The Spruce Mountain girls basketball team lived a nightmare in the first half and much of the third quarter in the Class B state championship game Tuesday.

The Phoenix struggled to make shots, and Ellsworth hardly missed. And when Spruce Mountain did get the ball through the net, the Eagles usually answered with another basket.

Spruce Mountain battled throughout the game at the Portland Expo, pulling down several offensive rebounds, but even those didn’t yield many second-chance points.

Spruce Mountain players react to a play late in the fourth quarter of the Class B state final Tuesday at the Portland Expo. The Phoenix rallied from an 18-point deficit in the fourth, and even took the lead, but ultimately fell to Ellsworth 57-56. Ben McCanna/Portland Press Herald

The Phoenix entered the fourth quarter trailing by 15 points, 48-33, a deficit that soon grew to 18 points after a 3-pointer by Ellsworth’s Morgan Clifford early in the fourth.

Spruce Mountain finally cracked the code, scoring 11 straight points and then nine straight, the last two of the second spurt on a drive by Olivia Mastine that give the Phoenix their first lead of the game, 53-52, with 2:07 left.

“They understood what was at hand, they understood the opportunity they had,” Phoenix coach Zach Keene said. “No matter how poorly they played in the first half, they chose to keep fighting. And that’s really all you can ask for. And they put themselves in a position to win, which is a crazy thing.”


The teams traded baskets and the lead for the next two minutes, but, as Keene said, “Ellsworth literally just made one more play than we did,” and the Eagles survived to win, 57-56.

“Certainly just unbelievably proud of the effort they put in, we just came up short, unfortunately,” Keene said.

It was a devastating way to lose — a potential foul that wasn’t called in the final seconds made it even more so — after such a valiant comeback.

The Spruce Mountain players’ red eyes as they left their locker room in the basement of the Portland Expo showed the pain of coming so close, the anger of knowing one play going differently might have changed everything, and of struggling to accept that this special season was over.

“They’ll remember what this felt like,” Keene said. “It’ll be motivation for them going into the offseason.

“… That’s what’s kind of unique about this group. They didn’t forget the Oceanside loss last year, it fueled them all along. I don’t think they’ll forget this loss, either.”


The rest of the state won’t forget, either.

It won’t be forgotten that the Phoenix took down the giant, Oceanside, in the B South final. They lost to the soon-to-be state champion Mariners in last year’s regional semifinals, but this time around they ended Oceanside’s title defense and 53-game win streak and gave Spruce Mountain High School its first basketball regional title.

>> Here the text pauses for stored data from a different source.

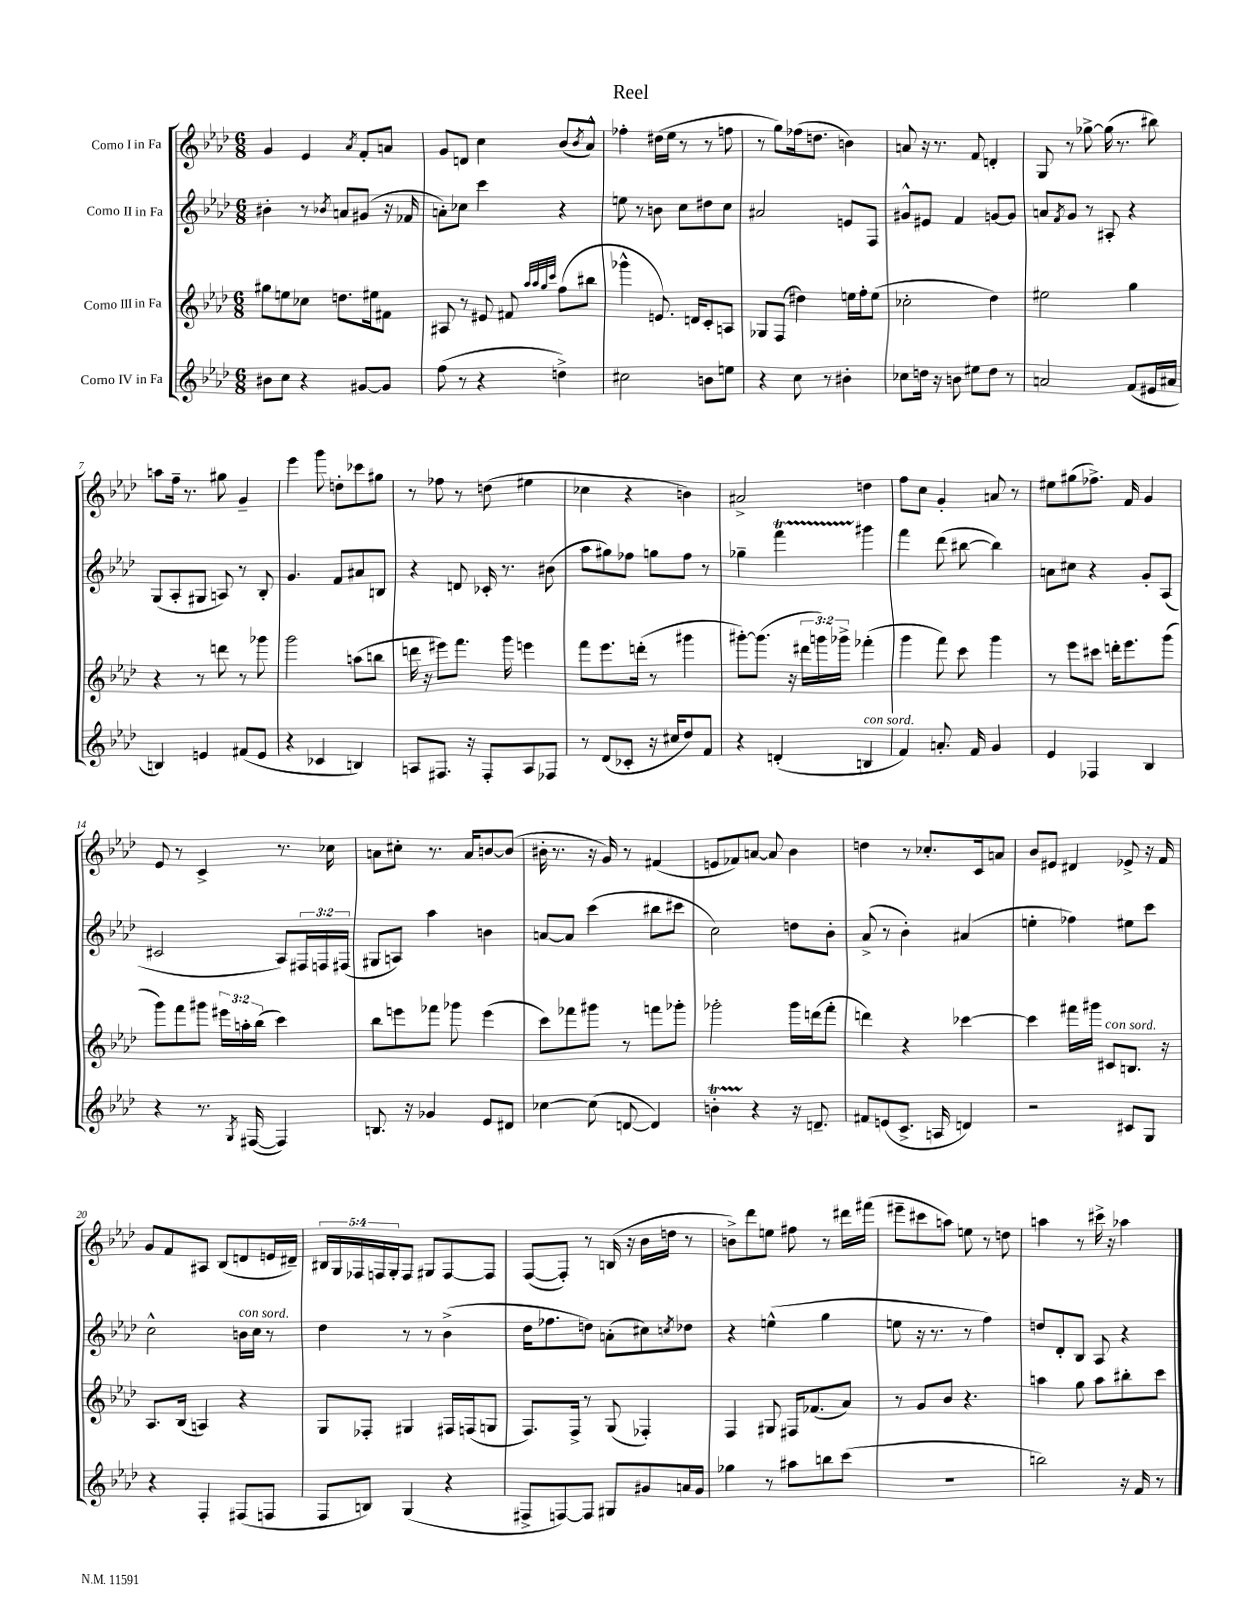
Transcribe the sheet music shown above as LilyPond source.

\header { title = "Reel" }
<<
\new StaffGroup <<
\new Staff = "s0" \with { instrumentName = "Corno I in Fa" } {
    \clef treble \key aes \major \numericTimeSignature \time 6/8 \override Staff.TupletNumber.text = #tuplet-number::calc-fraction-text
    g'4 ees'4 \acciaccatura { aes'8 } f'8-. a'8 |
    g'8 d'8 c''4 bes'8( \acciaccatura { bes'8 } aes'8-^) |
    fes''4-. dis''16( ees''16 r8 r8 f''8 |
    r8 g''8) fes''16( d''8. b'4) |
    a'8 r16 r8. f'8 d'4-. |
    g8 r8 ges''8~-> ges''16( r8. bis''8) |
    a''8 f''16-- r8. gis''8 g'4-- |
    ees'''4 g'''8 d''8-. ces'''8 gis''8 |
    r8 fes''8 r8 d''8( eis''4 |
    ces''4 r4 b'4) |
    ais'2-> d''4 |
    f''8 c''8 g'4-. a'8 r8 |
    eis''8 gis''8( fes''8.->) f'16 g'4 |
    ees'8 r8 c'4-> r8. ces''16 |
    a'8 cis''8-. r8. a'16 b'8~ b'8( |
    bis'16-. r8. r16 g'16) r8 fis'4( |
    e'8 fes'8) a'8~ a'8 bes'4 |
    d''4 r8 ces''8.-. c'16 a'8 |
    bes'8 eis'8 dis'4 ees'8-> r16 f'16 |
    g'8 f'8 ais8 bes8( d'8 e'16 dis'16--) |
    \tuplet 5/4 { bis16 g16 fes16 f16 g16-. } f8 gis8 f8~ f8 |
    f8~( f8-.) r8 b16( r16 bes'16 d''16 r8 |
    b'8->) des'''8 e''8 fis''8 r8 dis'''16 fis'''16( |
    eis'''8-- cis'''8 a''8) e''8 r8 d''8 |
    a''4 r8 cis'''16-> r16 aes''4 \bar "|." |
}
\new Staff = "s1" \with { instrumentName = "Corno II in Fa" } {
    \clef treble \key aes \major \numericTimeSignature \time 6/8 \override Staff.TupletNumber.text = #tuplet-number::calc-fraction-text
    bis'4-. r8 \acciaccatura { bes'8 } a'8 gis'8( r16 fes'16 |
    a'8-.) ces''8 c'''4 r4 |
    e''8 r8 b'8 c''8 dis''8 c''8 |
    ais'2 e'8 f8 |
    gis'8-^ eis'8 f'4 g'8~ g'8 |
    a'8 \acciaccatura { f'8 } g'8 r8 ais8-. r4 |
    g8( aes8-. gis8 a8) r8 bes8-. |
    g'4. f'8 ais'8 b8 |
    r4 d'8 ces'16-. r8. bis'8( |
    aes''8 gis''8) fes''8 g''8 fes''8 r8 |
    ges''4-- f'''4\startTrillSpan gis'''4\stopTrillSpan |
    f'''4 des'''8( bis''8~ bis''4) |
    a'8 cis''8 r4 g'8-. aes8( |
    cis'2 aes8) \tuplet 3/2 { fis16 f16 fis16( } |
    gis8 a8) aes''4 b'4 |
    a'8~ a'8 c'''4( bis''8 cis'''8 |
    c''2) d''8 bes'8-. |
    aes'8->( r8 bes'4-.) ais'4( |
    e''4-. fes''4) eis''8 c'''8 |
    c''2-^ b'16^\markup { \italic "con sord." } c''16 r8 |
    des''4 r8 r8 bes'4->( |
    des''16 fes''8. d''8) a'8-.( cis''8) \acciaccatura { c''8 } des''8 |
    r4 e''4-^( g''4 |
    e''8 r16 r8. r8 f''4) |
    d''8 des'8-. bes8 aes8 r4 \bar "|." |
}
\new Staff = "s2" \with { instrumentName = "Corno III in Fa" } {
    \clef treble \key aes \major \numericTimeSignature \time 6/8 \override Staff.TupletNumber.text = #tuplet-number::calc-fraction-text
    gis''8 e''8 ces''8 d''8. eis''16 fis'8 |
    ais8 r8 eis'8 fis'8 \grace { aes''32 aes''32 g''32 c'''32 } f''8( bis''8 |
    ges'''4-^ e'8.) d'16 c'8-. a8 |
    ges8 f8( dis''4) e''16 f''16-. e''8( |
    ces''2-. des''4) |
    eis''2 g''4 |
    r4 r8 d'''8 r8 ges'''8 |
    g'''2 a''8( b''8 |
    d'''16 r16 eis'''8) f'''8. g'''16 e'''4 |
    f'''8 ees'''8. d'''16-.( r8 gis'''4 |
    gis'''8~-.) gis'''8.( r16 \tuplet 3/2 { dis'''16 g'''16) ges'''16-> } fes'''4-.( |
    g'''4 f'''8) c'''8 g'''4 |
    r8 ees'''8 cis'''8 d'''16-. ees'''8. g'''8( |
    g'''8) f'''8 gis'''8 \tuplet 3/2 { eis'''16 a''16-. bes''16( } c'''4) |
    bes''8 e'''8 fes'''8 ges'''8 e'''4( |
    c'''8) fes'''8 gis'''8 r8 f'''8 ges'''8-. |
    ges'''2-. ges'''16 d'''16( f'''8-. |
    d'''4) r4 ces'''4~ |
    ces'''4 fis'''16 gis'''16 cis'8^\markup { \italic "con sord." } b8. r16 |
    aes8. bes16( a4) r4 |
    g8 fes8-. gis4 fis16 f16( g8 |
    f8.) f16-> r8 g8( fes4-.) |
    f4 gis8 fis16 fes'8.( aes'8) |
    r8 g'8 bes'8 r4. |
    a''4 g''8 a''8 bis''8-. c'''8 \bar "|." |
}
\new Staff = "s3" \with { instrumentName = "Corno IV in Fa" } {
    \clef treble \key aes \major \numericTimeSignature \time 6/8
    bis'8 c''8 r4 gis'8~ gis'8 |
    f''8( r8 r4 d''4->) |
    cis''2 b'8 e''8 |
    r4 c''8 r8 bis'4-. |
    ces''8 d''16 r16 b'8 eis''8 d''8 r8 |
    a'2 f'8( eis'16 ais'16 |
    b4) e'4 fis'8( e'8 |
    r4 ces'4 b4) |
    a8 fis8. r16 fis8-. a8 fes8 |
    r8 des'8( ces'8-. r16 cis''16 des''8) f'8 |
    r4 d'4-.( b4^\markup { \italic "con sord." } |
    f'4) a'8.-. f'16 g'4 |
    ees'4 fes4 bes4 |
    r4 r8. \acciaccatura { g8 } fis16~( fis4) |
    b8. r16 ges'4 ees'8 dis'8 |
    ces''4~ ces''8( d'8~ d'4) |
    b'4-.\startTrillSpan r4\stopTrillSpan r16 d'8.-- |
    fis'8 e'8( c'8.-> a16 d'4) |
    r2 cis'8 g8 |
    r4 f4-. fis8( f8 |
    f8 b8) g4( r4 |
    fis8-> f8~) f8 gis8 gis'8 a'16 gis'16 |
    ges''4 r8 ais''8 b''8 c'''8( |
    R2. |
    b''2) r16 f'16 r8 \bar "|." |
}
>>
>>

It won’t be forgotten that other schools from bigger conferences put up little resistance against the Phoenix in the first couple of rounds of the regional tournament.

The mostly Class C Mountain Valley Conference often becomes a target of criticism during the Class B tournament. Spruce Mountain repped the MVC well.

“I think they shut down a lot of those people that said MVC teams can’t come here and do well and compete or win,” Keene said. “And they don’t take that stuff lightly. So that was a huge part of their motivation, as well, to prove they belong. And I think they did that, and then some.”

It won’t be forgotten that Spruce Mountain has a lot of good players, most of whom will be back next season. In Tuesday’s state final, Olivia Mastine and Jaydn Pingree led the rally, each scoring nine points in the fourth. Mastine finished with a game-high 20 and Pingree had 16.


“They’re unbelievable competitors, Jaydn and Olivia. Unbelievable basketball players, unbelievable people,” Keene said. “I’ve been screaming from the rooftops (that) they’re two of the best guards in Maine, and people need to start giving a little more credit than they get. They’re just tough. They’re exactly what you want in kids on your team. And once they get in that mindset, the team kind of follows. And you saw that in the third, into the fourth.”

It won’t be forgotten that Spruce Mountain is a team to watch out for.

“I know they’ll keep working,” Keene said, “and they’ll keep doing what they need to do to get better, to put themselves in a position to make another run at it next year.”

If Maine didn’t know one, two or three weeks ago, it does now.